3.5.1 La pianificazione strategica
Giova ricordare che negli anni ’60-’70 la pianificazione strategica era considerata lo strumento base di un’impresa, specie le grandi, essendo utilizzata per formulare e realizzare le strategie aziendali nell’ottica di acquisire competitività in una fase di forte espansione economica. I sistemi di pianificazione erano visti come lo strumento sia per produrre le migliori strategie sia per elaborare le fasi operative necessarie per mettere in pratica le stesse. Oggi, sebbene non morta, non ha più la passata importanza poiché ci si è resi conto che: può imbrigliare il pensiero strategico e la creatività, portando a definire la vision aziendale in base all’analisi dei numeri e quindi al passato;
era più un elemento di elaborazione di strategie esistenti che un mezzo per individuare nuove strade;
era stato commesso l’errore di credere che una metodologia potesse surrogare il pensiero imprenditoriale;
non era stata in grado né di valorizzare i fattori operativi (qualità, tempo, cultura manageriale, lavoro di gruppo) né di promuovere i cambiamenti.
D’altra parte, come si è detto, la pianificazione non è morta, anzi può riconquistare un ruolo primario se viene programmata rispettando alcuni principi:
La generazione di idee strategiche va vista e vissuta come un atto creativo.
Le idee strategiche vanno rapidamente tradotte in obiettivi operativi.
La pianificazione deve essere orientata verso la vision aziendale.
La pianificazione deve essere elaborata e condivisa dal sistema degli stakeholders.
Il requisito della pianificazione imprenditoriale dovrà consistere nella capacità di individuare gli obiettivi prioritari che possano garantire il successo dell’impresa, nel breve, nel medio e nel lungo periodo, pianificando le azioni e le modalità necessarie e sufficienti per perseguirli con efficacia.
Nell’ambito della pianificazione, le PMI spesso rivelano limiti operativi; l’imprenditore, fortemente coinvolto nella operatività quotidiana, dedica poco tempo alla definizione della vision aziendale, alla percezione di opportunità o minacce incombenti oltre l’orizzonte e questo atteggiamento è, a volte, la causa del declino dell’impresa.
3.5.2 L’innovazione tecnologica
L’economista Robert Solow fu uno dei primi a considerare il cambiamento tecnologico come funzione primaria della produzione; nel 1957 sosteneva, nella sua Teoria della crescita endogena, che lo sviluppo era determinato da tre fattori: il capitale, il lavoro, la tecnologia, e che dal 1909 al 1949 il progresso tecnologico poteva spiegare l’87% della crescita industriale.
Anche Joseph Schumpeter ha trattato a lungo il rapporto tecnologia-economia; secondo l’economista austriaco “compito dell’imprenditore è quello di selezionare, tra i vari sistemi tecnologici offerti dalla rete scientifica, quelli più adatti alla sua impresa”. L’imprenditore svolgerebbe il ruolo di mediatore tra tecnologia ed economia (è il modello del technology push).

» Elenco dei compiti:
1. Nel brano sulla strategia d'impresa, quale quota della crescita industriale dal 1909 al 1949 poteva essere spiegata dal progresso tecnologico secondo Solow?
2. Per favore, riporta senza modifiche la parte del brano sulla strategia d'impresa compresa tra "D’altra parte, come" e "in obiettivi operativi.", estremi inclusi.
3. Prosegui il brano sulla strategia d'impresa dopo la sua ultima frase.

» Dati forniti:
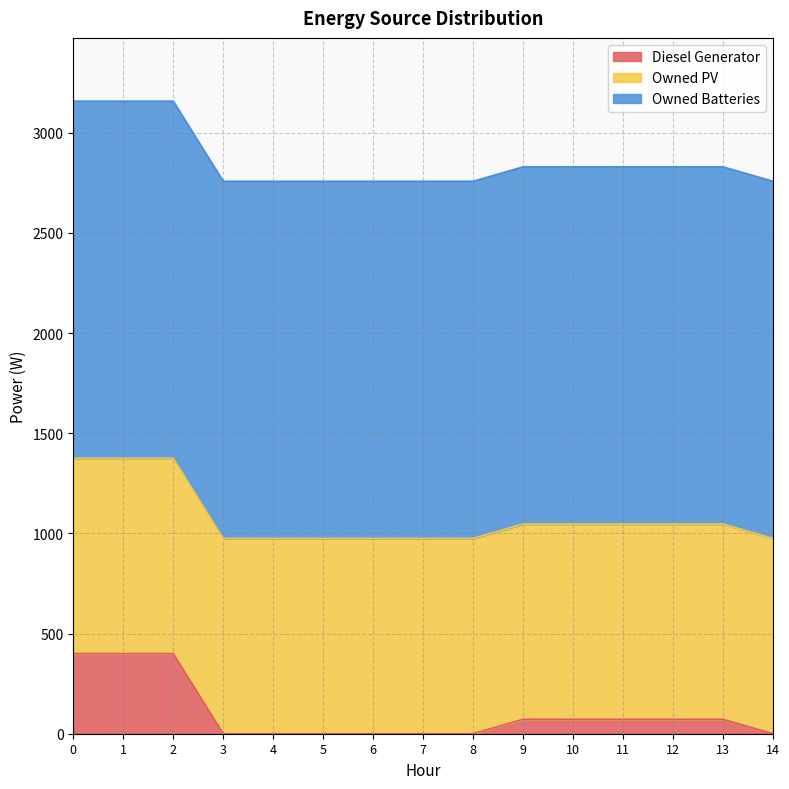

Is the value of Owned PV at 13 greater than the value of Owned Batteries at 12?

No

» Risposte ai compiti:
1. L'87% della crescita industriale.

2.
D’altra parte, come si è detto, la pianificazione non è morta, anzi può riconquistare un ruolo primario se viene programmata rispettando alcuni principi:
La generazione di idee strategiche va vista e vissuta come un atto creativo.
Le idee strategiche vanno rapidamente tradotte in obiettivi operativi.

3.
Secondo Kenneth Arrow, il produttore continua a migliorare il proprio prodotto durante tutto il periodo della sua diffusione; l’attività di innovazione è interna alla produzione e non si ferma mai, anzi permette di lanciare generazioni successive di prodotto. Secondo l’economista americano il reiterarsi di nuovi oggetti genera un processo continuo di apprendimento. Arrow è stato l’economista che ha coniato l’espressione learning by doing.
Questo tipo di comportamento è conosciuto come il modello dell’innovazione incrementale. Seguendo Arrow, molti ricercatori hanno mostrato che la gran parte delle innovazioni in agricoltura, nell’industria e nel terziario sono il risultato dell’accumularsi di piccoli cambiamenti e che il periodo di tempo necessario per apprezzare in pieno gli effetti cumulativi di questi cambiamenti è lungo. Accanto alle innovazioni spettacolari ma poco numerose, vi sarebbe un numero enorme di piccole o addirittura marginali innovazioni che, prese collettivamente, producono un grande impatto in termini di produttività, qualità e competitività.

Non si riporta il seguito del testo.